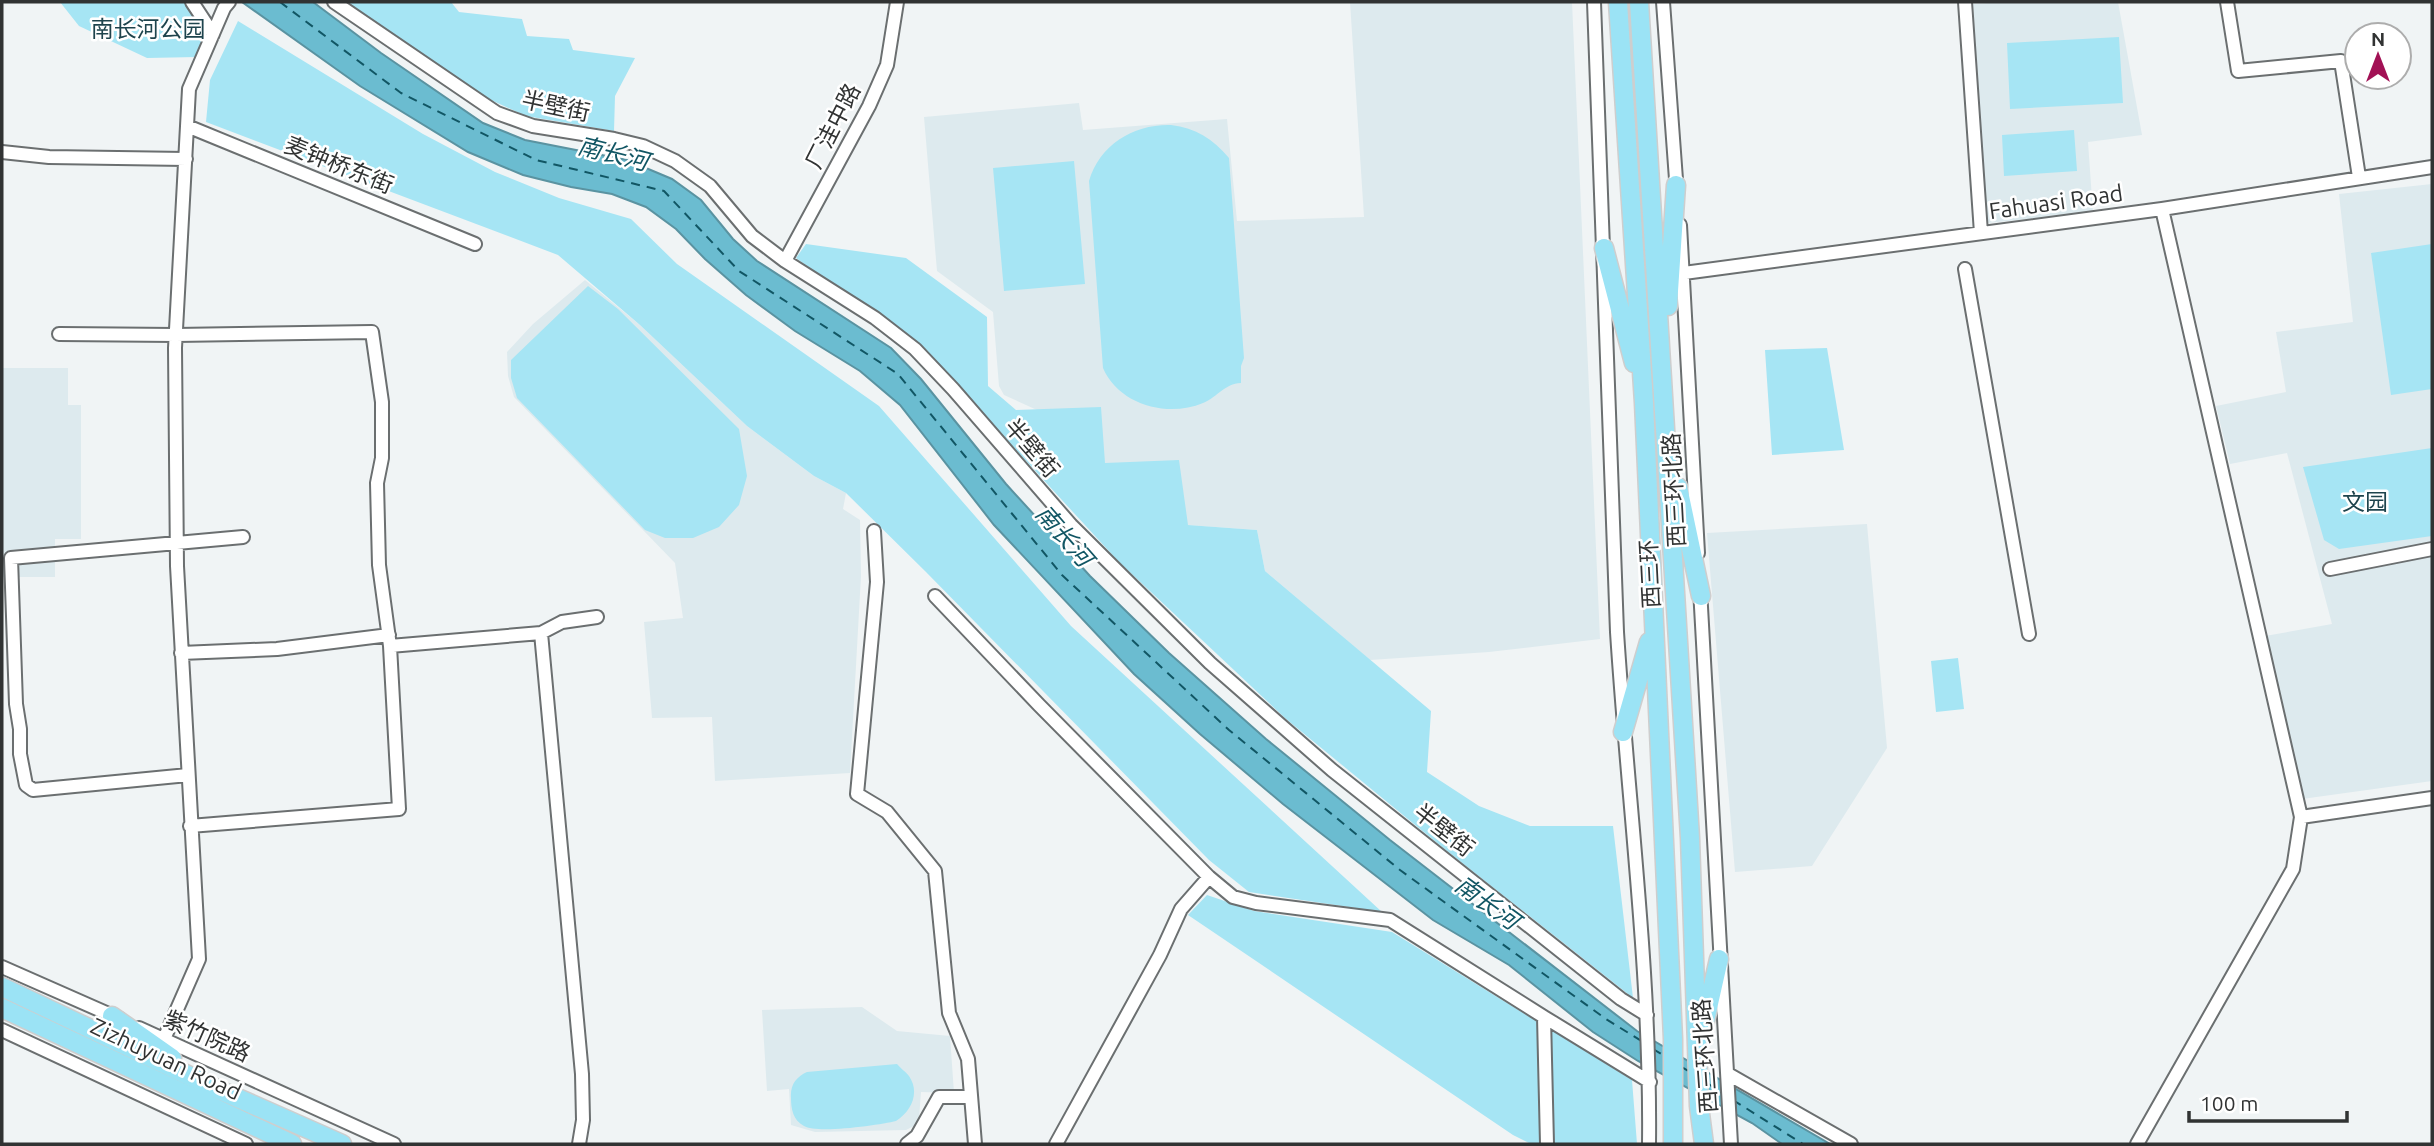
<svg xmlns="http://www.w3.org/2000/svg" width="2434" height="1146" font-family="Ubuntu,'Noto Sans SC',sans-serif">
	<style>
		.built { fill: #ddeaee }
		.green { fill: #a6e5f4 }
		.water { fill: #6bbcd0; stroke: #5a93a1; stroke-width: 2 }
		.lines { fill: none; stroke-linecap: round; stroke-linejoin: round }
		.ferry { stroke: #115664; stroke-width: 2; stroke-dasharray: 9 7; stroke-linecap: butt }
		.minor-casing { stroke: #6b6f70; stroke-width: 16 }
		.highway-casing { stroke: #cecece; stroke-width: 21 }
		.minor { stroke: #fff; stroke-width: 12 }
		.highway { stroke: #9be3f5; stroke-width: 18 }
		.labels { text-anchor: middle; stroke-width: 5; stroke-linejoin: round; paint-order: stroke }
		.park-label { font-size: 23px; fill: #1e444d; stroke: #fff }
		.street-label { font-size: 23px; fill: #313333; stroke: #fff }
		.water-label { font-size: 24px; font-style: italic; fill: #115664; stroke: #fff }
	</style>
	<rect width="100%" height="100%" fill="#f0f4f5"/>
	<!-- built -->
	<path class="built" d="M 1350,2 L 1572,2 L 1600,639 L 1489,652 L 1370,660 L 1265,571 L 1257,530 L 1188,525 L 1105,463 L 1056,410 L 1037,410 L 1004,395 L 999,386 L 993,312 L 937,271 L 924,117 L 1079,103 L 1083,130 L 1227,119 L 1237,221 L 1364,217 Z
		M 2004,2 L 2118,2 L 2142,135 L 2088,142 L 2093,213 L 1986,223 L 1973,4 Z
		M 2432,184 L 2432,781 L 2302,799 L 2265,636 L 2332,624 L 2287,453 L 2230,464 L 2216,406 L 2286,392 L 2276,332 L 2353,322 L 2339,194 Z
		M 585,280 L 640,325 L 747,426 L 814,476 L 846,493 L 843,509 L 860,520 L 861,576 L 850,773 L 715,781 L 712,717 L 652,718 L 644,622 L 683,618 L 675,563 L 514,397 L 508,376 L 507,352 L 533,324 Z
		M 2,368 L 68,368 L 68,405 L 81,405 L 81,539 L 55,539 L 55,577 L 2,577 Z
		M 1867,524 L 1887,748 L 1812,866 L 1735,872 L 1707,533 Z
		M 862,1007 L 897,1031 L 950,1036 L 954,1093 L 921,1092 L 919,1119 L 914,1126 L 906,1130 L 815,1132 L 791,1125 L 789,1089 L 767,1091 L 762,1010 Z"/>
	<!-- green -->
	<path class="green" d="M 60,2 L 185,2 L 207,36 L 197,57 L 147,58 L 79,26 Z
		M 347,2 L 451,2 L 459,12 L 522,19 L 527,36 L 569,39 L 573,50 L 635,58 L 615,96 L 614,131 L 526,116 L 478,94 Z
		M 238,21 L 423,134 L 495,172 L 559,198 L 631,219 L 677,264 L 879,406 L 1071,626 L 1382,912 L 1249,892 L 1209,860 L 926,572 L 846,493 L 814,476 L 747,426 L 640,325 L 558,255 L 206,122 L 210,80 Z
		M 2119,37 L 2123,103 L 2010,109 L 2007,43 Z
		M 1171,125 C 1196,128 1213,139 1229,158 L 1244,358 L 1241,366 L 1241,383 C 1224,384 1219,396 1203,403 C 1168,418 1119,405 1103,368 L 1089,181 C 1100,144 1134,124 1171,125 Z
		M 2074,130 L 2077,171 L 2004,176 L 2002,135 Z
		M 1074,161 L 1085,284 L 1004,291 L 993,168 Z
		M 806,244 L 906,258 L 987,317 L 988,386 L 1016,410 L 1101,407 L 1105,463 L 1179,460 L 1188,525 L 1257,530 L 1265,571 L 1431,711 L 1427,772 L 1479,806 L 1530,826 L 1613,826 L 1633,998 L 1442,847 L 1286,719 L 1119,562 L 922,348 L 796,258 Z
		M 2432,244 L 2432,389 L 2391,395 L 2371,253 Z
		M 588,286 L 618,309 L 739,429 L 747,476 L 739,505 L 719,527 L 693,538 L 665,538 L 645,530 L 517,398 L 511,378 L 511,360 Z
		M 1827,348 L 1844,450 L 1772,455 L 1765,350 Z
		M 2432,448 L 2432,536 L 2339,549 L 2324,540 L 2303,467 Z
		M 1958,658 L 1964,709 L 1936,712 L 1931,661 Z
		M 1207,895 L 1254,911 L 1392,932 L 1632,1080 L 1637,1144 L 1531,1144 L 1513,1135 L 1188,915 Z
		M 897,1064 C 900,1068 905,1071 909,1076 C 920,1092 912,1111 896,1121 C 880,1125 817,1134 804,1126 C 793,1120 791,1109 791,1098 C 790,1085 796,1077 807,1072 Z"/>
	<!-- water -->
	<path class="water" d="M 242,2 L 313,2 L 381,53 L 483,123 L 525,140 L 627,160 L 672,179 L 701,200 L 733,239 L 757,261 L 891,348 L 921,379 L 1006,484 L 1090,576 L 1169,653 L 1266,739 L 1390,840 L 1637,1031 L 1830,1144 L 1782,1144 L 1752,1123 L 1638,1061 L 1593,1032 L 1509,965 L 1433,920 L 1283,804 L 1200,734 L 1134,674 L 994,525 L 900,405 L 860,371 L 795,331 L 746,295 L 705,259 L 676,229 L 646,207 L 612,194 L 571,187 L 523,175 L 468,152 L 360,86 Z"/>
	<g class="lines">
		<!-- ferry -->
		<path class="ferry" d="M 280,2 L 401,93 L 536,160 L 664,191 L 739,271 L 898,374 L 1062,575 L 1229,730 L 1400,870 L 1606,1019 L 1643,1042
			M 1653,1049 L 1663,1055
			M 1680,1066 L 1690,1072
			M 1707,1083 L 1722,1093
			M 1733,1100 L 1803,1144"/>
		<!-- minor casing -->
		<g class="minor-casing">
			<path id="minor" d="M 192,2 L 213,34
				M 334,2 L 497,113 L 533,126 L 614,139 L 643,146 L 675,161 L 710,186 L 752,236 L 785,261 L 875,318 L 915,349 L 953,389 L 1071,525 L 1210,663 L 1332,770 L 1621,999 L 1647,1015
				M 1594,2 L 1617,632 C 1628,803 1651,973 1649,1144
				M 1663,2 L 1677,193
				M 1965,2 L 1981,233
				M 2227,2 L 2238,71 L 2341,61 L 2359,177
				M 187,126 L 475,244
				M 2,152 L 49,157 L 186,159
				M 1680,225 L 1698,553
				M 785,261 L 869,106 L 887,65 L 897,2
				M 1965,269 L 2029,634
				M 1684,273 L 2162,209 L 2432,167
				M 59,334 L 176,335 L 372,332 L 382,402 L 382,458 L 377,483 L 379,565 L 390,646
				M 874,531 L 877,582 L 857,794 L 887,812 L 935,871 L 949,1013 L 968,1059 L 975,1144
				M 2330,569 L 2432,549
				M 1700,589 L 1731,1144
				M 935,596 L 1039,705 L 1209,877 L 1233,897 L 1256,903 L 1390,920 L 1544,1017
				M 541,633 L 562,622 L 597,617
				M 181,653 L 277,649 L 389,635
				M 188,775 L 33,790 L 26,785 L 20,754 L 20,729 L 16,704 L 11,558 L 243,537
				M 2301,817 L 2432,798
				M 190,826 L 399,809 L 390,646 L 541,633 L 582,1074 L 583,1120 L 579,1144
				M 2,967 L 120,1019
				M 139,1028 L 394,1144
				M 2,1030 L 246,1144
				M 164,1039 L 199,959 L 177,566 L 175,348 L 189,89 L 224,8 L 229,2
				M 1728,1074 L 1851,1144
				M 907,1144 L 917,1136 L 939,1097 L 971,1097
				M 1056,1144 L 1160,955 L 1181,909 L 1209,877
				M 1547,1144 L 1544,1017 L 1650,1082
				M 2137,1144 L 2293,869 L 2301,817 L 2162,209"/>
		</g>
		<!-- highway casing -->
		<g class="highway-casing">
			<path id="highway" d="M 1618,2 L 1644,403 L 1673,1039 L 1673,1144
				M 1639,2 L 1690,838 L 1699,1106 L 1704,1144
				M 1604,248 L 1634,363
				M 1668,306 L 1676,185
				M 1678,487 L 1701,596
				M 1623,732 L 1649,642
				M 2,987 L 215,1088 L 342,1144
				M 2,1008 L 292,1144
				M 112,1016 L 172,1058
				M 1703,1030 L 1719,959"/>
		</g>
		<!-- minor -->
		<use href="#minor" class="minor"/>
		<!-- highway -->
		<use href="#highway" class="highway"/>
	</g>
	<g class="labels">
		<!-- park labels -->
		<g class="park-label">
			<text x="148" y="37">南长河公园</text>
			<text x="2365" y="510">文园</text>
		</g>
		<!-- street labels -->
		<g class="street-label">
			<text transform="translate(556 106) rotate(12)" y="8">半壁街</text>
			<text transform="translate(833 126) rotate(-63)" y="8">厂洼中路</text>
			<text transform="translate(339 165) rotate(22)" y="8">麦钟桥东街</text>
			<text transform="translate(2056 202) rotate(-8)" y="8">Fahuasi Road</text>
			<text transform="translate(1032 448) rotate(49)" y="8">半壁街</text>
			<text transform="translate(1674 490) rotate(-93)" y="8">西三环北路</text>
			<text transform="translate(1650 574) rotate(-93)" y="8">西三环</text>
			<text transform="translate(1444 830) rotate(38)" y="8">半壁街</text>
			<text transform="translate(207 1036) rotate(24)" y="8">紫竹院路</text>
			<text transform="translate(1705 1056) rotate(-94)" y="8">西三环北路</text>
			<text transform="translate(166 1059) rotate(25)" y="8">Zizhuyuan Road</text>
		</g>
		<!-- water labels -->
		<g class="water-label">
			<text transform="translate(613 154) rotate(14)" y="8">南长河</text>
			<text transform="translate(1064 536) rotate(49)" y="8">南长河</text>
			<text transform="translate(1487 903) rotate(36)" y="8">南长河</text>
		</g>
	</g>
	<!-- border -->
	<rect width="2434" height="1146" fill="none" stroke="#313333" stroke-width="7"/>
	<!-- north arrow -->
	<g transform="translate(2378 56)"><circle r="33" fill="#ffffff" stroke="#adadad" stroke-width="2"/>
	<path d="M0-5L12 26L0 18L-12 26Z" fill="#a21155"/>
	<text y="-10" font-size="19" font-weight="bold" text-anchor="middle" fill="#313333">N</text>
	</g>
	<!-- scale -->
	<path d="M2189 1111v10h158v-10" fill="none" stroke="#313333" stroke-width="3.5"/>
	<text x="2200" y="1111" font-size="21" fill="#313333" stroke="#ffffff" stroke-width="5" paint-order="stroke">100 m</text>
</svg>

* Task goal *
What you give back must be the stretch above, starting at the line with "none; stroke-linecap: round;" and ending at the line with "M 585,280 L", copied exactly.

* Reply to the task *
		.lines { fill: none; stroke-linecap: round; stroke-linejoin: round }
		.ferry { stroke: #115664; stroke-width: 2; stroke-dasharray: 9 7; stroke-linecap: butt }
		.minor-casing { stroke: #6b6f70; stroke-width: 16 }
		.highway-casing { stroke: #cecece; stroke-width: 21 }
		.minor { stroke: #fff; stroke-width: 12 }
		.highway { stroke: #9be3f5; stroke-width: 18 }
		.labels { text-anchor: middle; stroke-width: 5; stroke-linejoin: round; paint-order: stroke }
		.park-label { font-size: 23px; fill: #1e444d; stroke: #fff }
		.street-label { font-size: 23px; fill: #313333; stroke: #fff }
		.water-label { font-size: 24px; font-style: italic; fill: #115664; stroke: #fff }
	</style>
	<rect width="100%" height="100%" fill="#f0f4f5"/>
	<!-- built -->
	<path class="built" d="M 1350,2 L 1572,2 L 1600,639 L 1489,652 L 1370,660 L 1265,571 L 1257,530 L 1188,525 L 1105,463 L 1056,410 L 1037,410 L 1004,395 L 999,386 L 993,312 L 937,271 L 924,117 L 1079,103 L 1083,130 L 1227,119 L 1237,221 L 1364,217 Z
		M 2004,2 L 2118,2 L 2142,135 L 2088,142 L 2093,213 L 1986,223 L 1973,4 Z
		M 2432,184 L 2432,781 L 2302,799 L 2265,636 L 2332,624 L 2287,453 L 2230,464 L 2216,406 L 2286,392 L 2276,332 L 2353,322 L 2339,194 Z
		M 585,280 L 640,325 L 747,426 L 814,476 L 846,493 L 843,509 L 860,520 L 861,576 L 850,773 L 715,781 L 712,717 L 652,718 L 644,622 L 683,618 L 675,563 L 514,397 L 508,376 L 507,352 L 533,324 Z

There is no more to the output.